Developing a relationship with your buyer during the transaction process will give you a sense of what to expect after the sale. On the other hand, if you believe the PE group can have a significant impact on your business in the future, you may wish to acquire a sizable equity position in the new venture.
The seller conflict is, if I’m going to put a lot of eggs in one basket, I want to own the basket. It’s important to understand that when you sell your business, even if you roll your equity, you’re selling control in most cases.
- Incentivizing buyers and sellers through managing conflicts
It is critical to understand the incentives of everyone involved in a transaction — from the accountants to the intermediary to the buyer. Incentives exist for all parties engaged in a transaction
Example: When the business began, it utilized a profit-sharing structure. PE acquired the business. PE will be the sole beneficiary of the profit-sharing arrangement. The proprietor of the business, on the other hand, may argue that profit sharing is required. Divergent perspectives may come from the incentives offered by each side. Prioritizing profit over corporate culture has the potential to result in long-term decreased profitability.
PE firms will adopt this hands-off portfolio company management strategy where it makes sense.
There’s a real opportunity in private capital markets to create flexible capital solutions that can expand the way owners and capital partners work together.
While business owners may believe that selling their company is a once-in-a-lifetime event, this is not necessarily the case. Typically, the selling process is gradual. Earn-out clauses and other arrangements that commit you to a business for an extended length of time after the sale are relatively frequent. Entrepreneurs should start the selling process earlier than what feels comfortable in order to improve the business.
- COVID-19 and the decision to sell
Today’s day-to-day transactional business owners are obsessed with market values. For the buyer, who values a business based on its trailing 12-month earnings, and the seller, who loves the business based on its pre-COVID performance, the goal is to identify common ground on which both sides can agree.
For acquirers, determining a firm’s economic cycle vulnerability is based on its performance during COVID. In the buyer’s eyes, the less susceptible item is the more valuable.

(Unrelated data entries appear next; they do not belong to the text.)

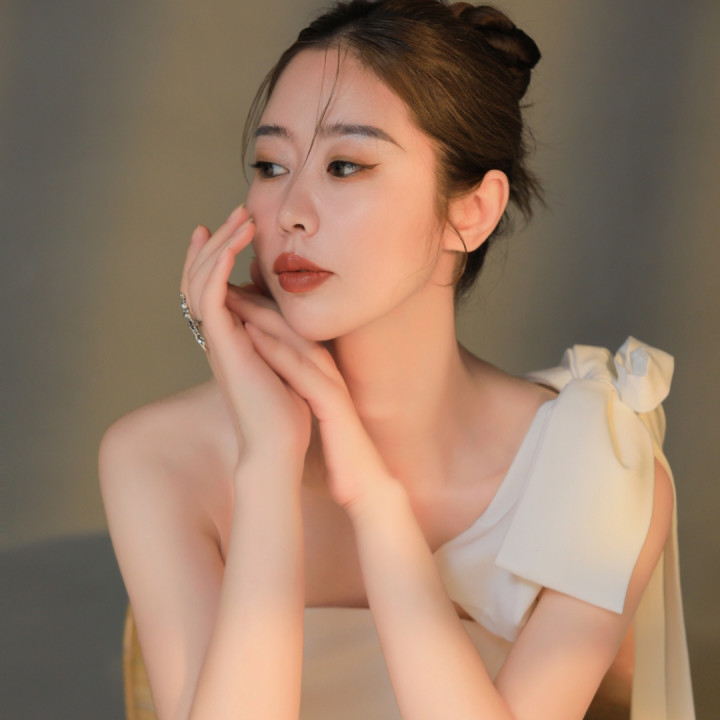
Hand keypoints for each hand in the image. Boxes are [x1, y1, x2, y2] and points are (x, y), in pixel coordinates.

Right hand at [180, 205, 311, 470]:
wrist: (283, 441)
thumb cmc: (289, 406)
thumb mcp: (287, 355)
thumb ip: (280, 330)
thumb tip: (291, 307)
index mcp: (231, 337)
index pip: (214, 286)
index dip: (218, 254)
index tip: (232, 226)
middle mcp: (218, 336)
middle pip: (201, 277)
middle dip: (218, 240)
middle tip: (236, 211)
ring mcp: (218, 340)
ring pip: (201, 282)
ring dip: (219, 246)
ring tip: (239, 218)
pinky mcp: (224, 346)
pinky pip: (209, 300)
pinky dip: (216, 270)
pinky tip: (228, 247)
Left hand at [231, 293, 396, 511]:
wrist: (361, 481)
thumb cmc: (334, 447)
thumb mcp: (308, 408)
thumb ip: (293, 386)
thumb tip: (269, 373)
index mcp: (319, 371)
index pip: (288, 332)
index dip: (259, 308)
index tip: (227, 291)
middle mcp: (327, 369)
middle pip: (291, 327)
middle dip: (257, 301)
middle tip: (224, 280)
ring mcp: (332, 383)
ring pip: (297, 341)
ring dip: (263, 316)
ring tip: (231, 295)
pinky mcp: (333, 403)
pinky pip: (302, 371)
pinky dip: (277, 352)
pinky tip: (252, 337)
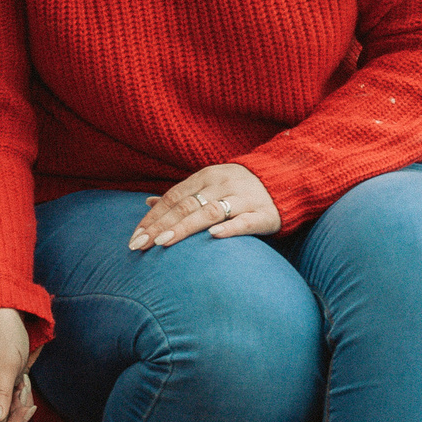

A survey of business owners pre- and post-COVID found that they are now much less likely to pass their businesses on to family members. According to the theory, business ownership has been too stressful during COVID, and they want their offspring to avoid the hardships of business ownership. They’d welcome the option of appointing someone else to run it.
By generating consistent recurring revenue, you can build resilience against future downturns. Entrepreneurs may benefit from the challenge of securing recurring revenue. To enhance revenue, segment your clients into highly targeted, homogeneous cohorts with exact and unique needs for your products or services. Once you’ve identified the recurrent income streams common to those businesses, you will be able to build new revenue streams on which you may rely.
- What knowledge or talent would you impart to the global business community if you were emperor for a day?
Curiosity possesses actual strength. It’s the interest that drives people to solve problems, and conquering obstacles propels them onward. Curiosity has been the superpower of countless entrepreneurs throughout history. We improve our talents by becoming more proficient in them.
Bob Wolter is Mergers & Acquisitions Advisor of Creative Business Services/CBS-Global.